Tuesday, March 20, 2012

Tractor Day

This past Saturday was Tractor Day!  We woke the kids at 5:45am, got them changed and loaded them into the truck (with their blankets) and headed to Fairfield to get our tractor.  We were all super excited.  It isn't a huge tractor, but it has a 60in belly mower.  We also got a bush-hog and auger so we should be able to dig post holes and cut some grass.

Anyway, we got to Fairfield a little after 7am and stopped at McDonald's for breakfast.  Then we went to Lemond's to pick up the tractor.  Well, things always take forever so we were there for a couple hours.  The kids didn't mind.  They got to play on the 4 wheelers and tractor!
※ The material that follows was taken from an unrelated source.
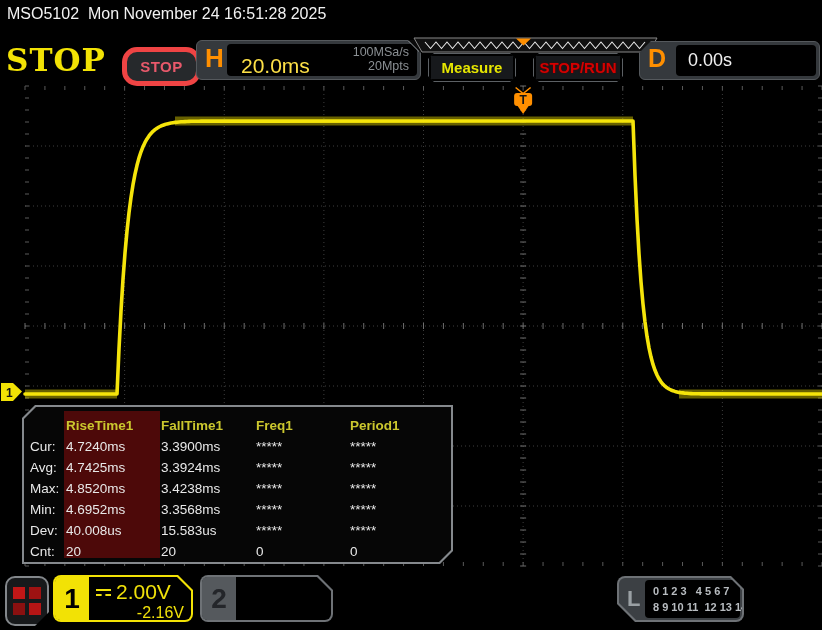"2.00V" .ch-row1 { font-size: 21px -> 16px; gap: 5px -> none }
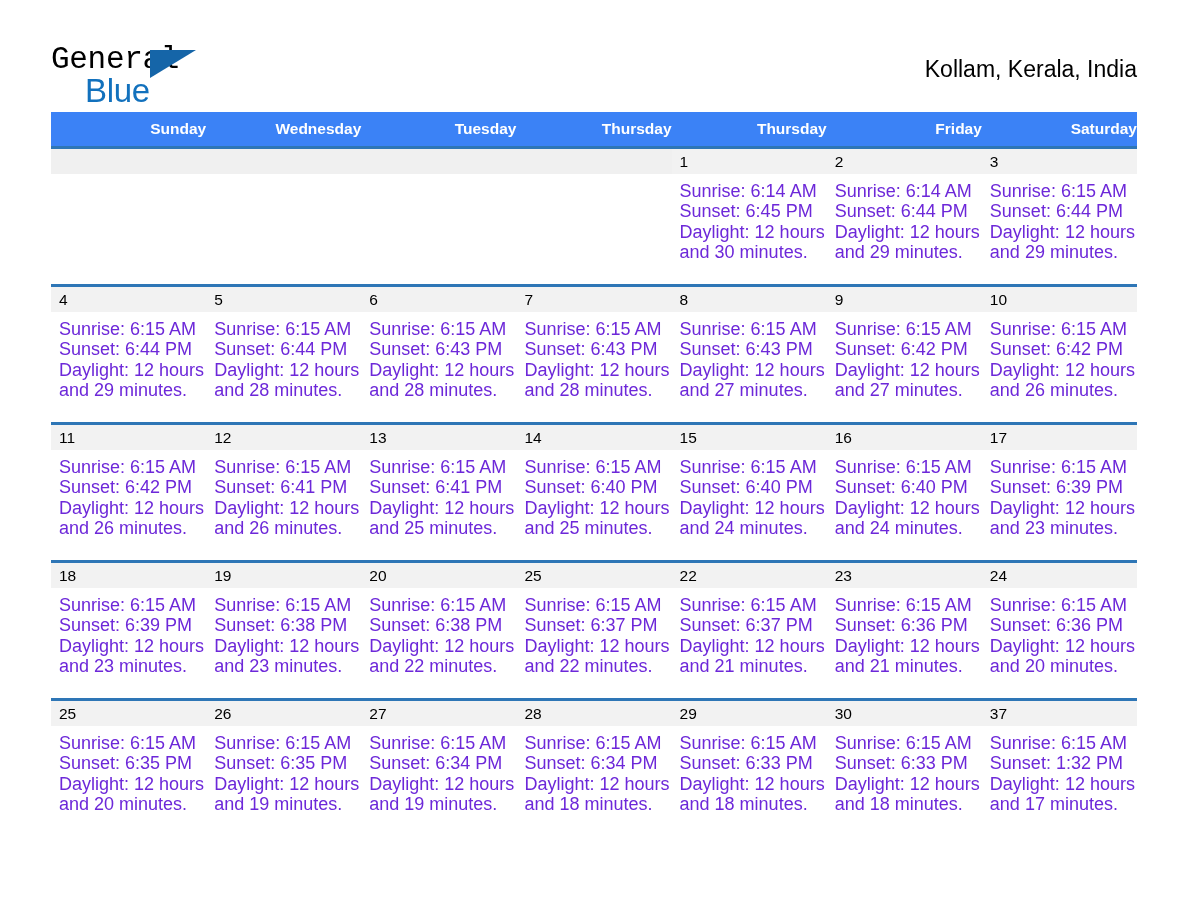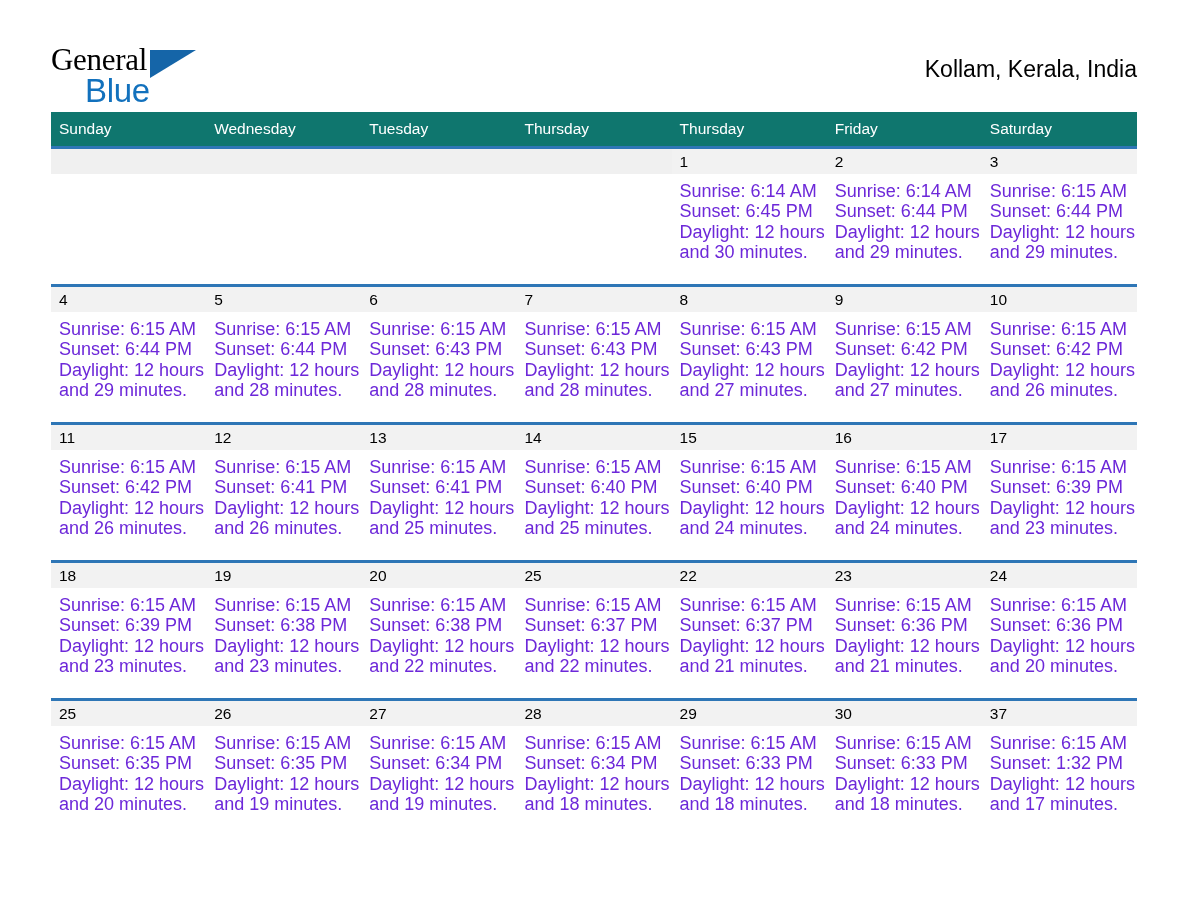"General" .brand-general { font-family: Liberation Serif, serif -> Liberation Mono, monospace }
Once we got home we went out to the property (now called the farm) and Seth messed around with the tractor for a while.  Then he and Luke mowed while Claire, John and I had a snack and Barnabas took a nap.  We ate a late lunch at Gary's (local burger dive).  Then I took 3 kids home for a nap and Seth and LUke mowed more.  They got 3 acres mowed in about 3 hours and then played with the scoop and bush-hog.

For dinner we went to Chico's (local tex/mex joint).  We got to eat out all 3 meals so it was a true vacation day! 

After baths, everyone was ready for bed. 

It was a great family day and a big day on our pursuit and goal to have a hobby farm on our land and maybe one day live there too!